Don't Let Bruce Springsteen's 'The Rising' Become This Election's 'Fight Song'
In July of 2016, Hillary Clinton released a Glee version of Rachel Platten's "Fight Song" during the Democratic National Convention. This was after the song had played for months at Clinton's campaign rallies—becoming so annoying that her staff was quietly going crazy. From there it became the unofficial theme of Clinton's 2016 campaign and the looping one-song soundtrack to a miserable fall that resulted in the rise of Donald Trump as President of the United States. Even four years later it's impossible to separate that mindless, cloying chorus with the crumbling of our nation's pride.
On Monday, during the first night of the 2020 Democratic National Convention, Joe Biden shared a new campaign video set to Bruce Springsteen's 2011 anthem "The Rising." Rather than parade a number of basic cable celebrities to sing the song, Biden's campaign uses footage from the last four years of Trump's presidency, highlighting the divide and chaos the administration has wrought. It's a simple and powerful video, thanks in large part to a songwriter who has been writing about the struggle of the working man for half a century.
But that wasn't the only time we heard "The Rising" last night. The Springsteen track returned between every segment, repeating that chorus phrase along with an end card showing #RiseUp. Some people watching might have had flashbacks to 2016, as the Biden campaign began to ram a musical phrase into our brains.

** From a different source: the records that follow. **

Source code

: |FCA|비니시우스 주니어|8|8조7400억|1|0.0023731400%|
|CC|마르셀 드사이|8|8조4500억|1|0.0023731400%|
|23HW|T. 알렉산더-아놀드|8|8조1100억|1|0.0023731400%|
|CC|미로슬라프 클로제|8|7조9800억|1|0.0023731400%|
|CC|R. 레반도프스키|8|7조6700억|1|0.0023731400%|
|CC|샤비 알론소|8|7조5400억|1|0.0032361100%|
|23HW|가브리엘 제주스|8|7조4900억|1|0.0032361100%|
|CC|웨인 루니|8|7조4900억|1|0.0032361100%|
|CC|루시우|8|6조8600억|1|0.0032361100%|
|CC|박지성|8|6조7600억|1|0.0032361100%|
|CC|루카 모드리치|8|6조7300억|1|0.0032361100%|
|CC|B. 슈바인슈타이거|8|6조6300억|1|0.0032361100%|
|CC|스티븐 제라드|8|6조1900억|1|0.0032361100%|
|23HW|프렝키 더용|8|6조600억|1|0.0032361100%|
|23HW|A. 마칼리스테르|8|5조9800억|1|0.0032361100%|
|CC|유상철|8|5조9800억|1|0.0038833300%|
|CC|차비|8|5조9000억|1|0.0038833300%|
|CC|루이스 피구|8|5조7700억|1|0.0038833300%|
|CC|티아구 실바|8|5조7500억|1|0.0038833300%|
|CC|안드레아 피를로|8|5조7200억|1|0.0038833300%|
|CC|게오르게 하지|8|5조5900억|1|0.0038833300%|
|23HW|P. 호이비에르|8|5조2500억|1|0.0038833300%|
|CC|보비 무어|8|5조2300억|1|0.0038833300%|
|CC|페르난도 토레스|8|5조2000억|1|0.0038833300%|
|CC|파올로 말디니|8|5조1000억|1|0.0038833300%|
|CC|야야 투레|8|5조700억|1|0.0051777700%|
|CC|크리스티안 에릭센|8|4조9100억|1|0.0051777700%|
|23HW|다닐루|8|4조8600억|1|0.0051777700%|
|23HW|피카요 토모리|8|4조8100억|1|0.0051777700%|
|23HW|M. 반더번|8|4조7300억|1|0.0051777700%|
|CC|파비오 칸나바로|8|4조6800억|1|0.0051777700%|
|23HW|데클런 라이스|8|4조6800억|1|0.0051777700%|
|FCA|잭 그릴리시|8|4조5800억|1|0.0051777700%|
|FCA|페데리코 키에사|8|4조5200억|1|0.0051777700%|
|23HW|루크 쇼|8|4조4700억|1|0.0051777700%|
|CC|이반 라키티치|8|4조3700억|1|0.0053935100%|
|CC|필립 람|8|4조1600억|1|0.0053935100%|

Come on up for #therising https://t.co/ocbt1TfWcS
— Bruce Springsteen (@springsteen) August 18, 2020
Don't get me wrong, Springsteen's "The Rising" is a masterpiece compared to Platten's "Fight Song." The Boss's middle American blue-collar appeal is a smart choice for a campaign-defining piece of music, but it's only powerful in small quantities. Before Clinton's campaign had even created that cursed celebrity video, the power of "Fight Song" had already worn off. Now it exists in my brain as a searing alarm of what was to come—a piece of the campaign that was at once trying too hard but also not enough.
It's easy to see how Springsteen singing "Come on up for the rising" could become as meaningless as "This is my fight song." If this continues to be Biden's only anthem, if it's played on every campaign ad, during every rally, and every few seconds of the DNC—I will at the very least lose my goddamn mind. But, worse than that, Biden will turn what could be a powerful song about change and unity into a cheap jingle for his campaign. So please, Biden, use Springsteen tastefully, use him sparingly, and win this election.